CAN CONSUMERS DISTINGUISH BETWEEN THE COMPANIES WITH CSR PROJECTS AND THE BRANDS ACTIVELY IMPLEMENTING SUSTAINABLE SOLUTIONS?
I think people are much cleverer than we give them credit for. We can see through what some of the brands are doing. I don’t know to what extent the “Paradise Papers” have been covered in Thailand, but the leaks have obviously damaged brands and led the public to question how supposedly secure companies can be breached. Brands we once thought we could trust have seen that trust eroded. On the other side of the coin, social entrepreneurs are focusing on sustainability and in many cases, practising purpose-driven marketing.
WHICH INDUSTRY YOU THINK FACES THE GREATEST CHALLENGES?
The obvious one would be energy. Everything starts with energy and when you transform the energy system, you change all the surrounding systems. Construction is another challenging industry and developers have to showcase sustainability and energy efficiency in their advertising. Unfortunately, some of energy industry still seems to be in denial.
HOW ABOUT FASHION?
Fashion is a tough one. One of the really important points here is that it is not the responsibility of the company alone. This is a two-ways street. As individuals, we are just way too wasteful, so pointing fingers at the fashion industry is the wrong approach. Sustainability is really between you and I. It’s about changing how we behave and changing how we buy clothes. The same applies to ‘fast furniture’. And that’s why advertising is at the heart of this. If we don’t get better ads that understand and promote responsible consumption. I don't think we are going to succeed.
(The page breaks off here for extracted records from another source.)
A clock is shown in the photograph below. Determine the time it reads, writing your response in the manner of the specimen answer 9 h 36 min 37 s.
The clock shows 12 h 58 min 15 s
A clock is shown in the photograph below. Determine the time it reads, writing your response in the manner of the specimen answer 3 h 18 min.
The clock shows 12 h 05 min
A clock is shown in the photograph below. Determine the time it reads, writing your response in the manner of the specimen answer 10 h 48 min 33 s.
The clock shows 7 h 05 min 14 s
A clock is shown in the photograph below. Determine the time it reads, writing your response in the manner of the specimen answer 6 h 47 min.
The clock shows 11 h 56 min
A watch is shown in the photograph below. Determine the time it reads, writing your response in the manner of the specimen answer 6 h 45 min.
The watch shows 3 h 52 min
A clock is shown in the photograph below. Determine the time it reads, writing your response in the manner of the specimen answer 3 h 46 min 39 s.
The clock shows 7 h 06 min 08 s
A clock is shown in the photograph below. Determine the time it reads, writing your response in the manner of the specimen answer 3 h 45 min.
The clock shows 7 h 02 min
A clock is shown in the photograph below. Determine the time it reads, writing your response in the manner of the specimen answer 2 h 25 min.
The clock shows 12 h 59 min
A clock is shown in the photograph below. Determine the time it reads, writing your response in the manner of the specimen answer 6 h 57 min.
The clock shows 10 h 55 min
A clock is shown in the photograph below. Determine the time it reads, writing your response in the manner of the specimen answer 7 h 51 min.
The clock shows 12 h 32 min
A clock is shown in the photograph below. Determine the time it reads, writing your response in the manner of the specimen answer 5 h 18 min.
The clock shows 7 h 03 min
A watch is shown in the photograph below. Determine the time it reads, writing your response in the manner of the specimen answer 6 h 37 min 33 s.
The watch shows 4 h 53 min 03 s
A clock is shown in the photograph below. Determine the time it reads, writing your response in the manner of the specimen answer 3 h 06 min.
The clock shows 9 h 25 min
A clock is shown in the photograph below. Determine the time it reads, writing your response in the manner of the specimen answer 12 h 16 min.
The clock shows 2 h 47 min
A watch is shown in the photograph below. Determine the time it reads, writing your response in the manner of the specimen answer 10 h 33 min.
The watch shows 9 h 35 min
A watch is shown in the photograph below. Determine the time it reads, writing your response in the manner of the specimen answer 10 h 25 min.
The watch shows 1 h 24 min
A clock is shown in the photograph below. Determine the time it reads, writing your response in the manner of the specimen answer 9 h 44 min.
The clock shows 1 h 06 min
HOW WOULD YOU DEFINE A “GOOD LIFE”?
It’s a philosophy that I've lived with for quite some time. It’s about pursuing what makes me happy. Because too often you get caught up in convention and you are never challenged. Good life is about daring to aim for what you want at the personal level. It's about maximising happiness and minimising resources usage. King Rama IX's sufficiency philosophy is inspiring. In terms of responsible consumption, the company can only do so much, we as individuals also need to think about it.
MAKING DO WITH LESS
- Organised by SustainableBrands.com, the “Sustainable Brands 2017” seminar aimed to show how innovation can change the shape of business, and with it, the world.
- Guest speakers included Khunying Puangroi Diskul Na Ayudhaya of the Mae Fah Luang Foundation, Pitpatpong Israsena Na Ayudhaya, chief executive oof Doi Kham,Yuthasak Supasorn, and Governor of the Tourism Authority of Thailand, Auttapol Rerkpiboon of PTT Group.
- Research conducted in June and July sampled 2,000 people aged between 15 and 65 and revealed that Thai people define “the good life” as happiness both inside and out. Thirty-seven per cent said good health was the most important, followed by a simple life (28 per cent), successful career path (22 per cent), family (21 per cent), own house (21 per cent) , and balanced life (19 per cent). Yet 68 per cent were unable to name products or services that responded to their good life, and 87 per cent pointed out that that they have power over manufacturers and can influence the production of goods and services.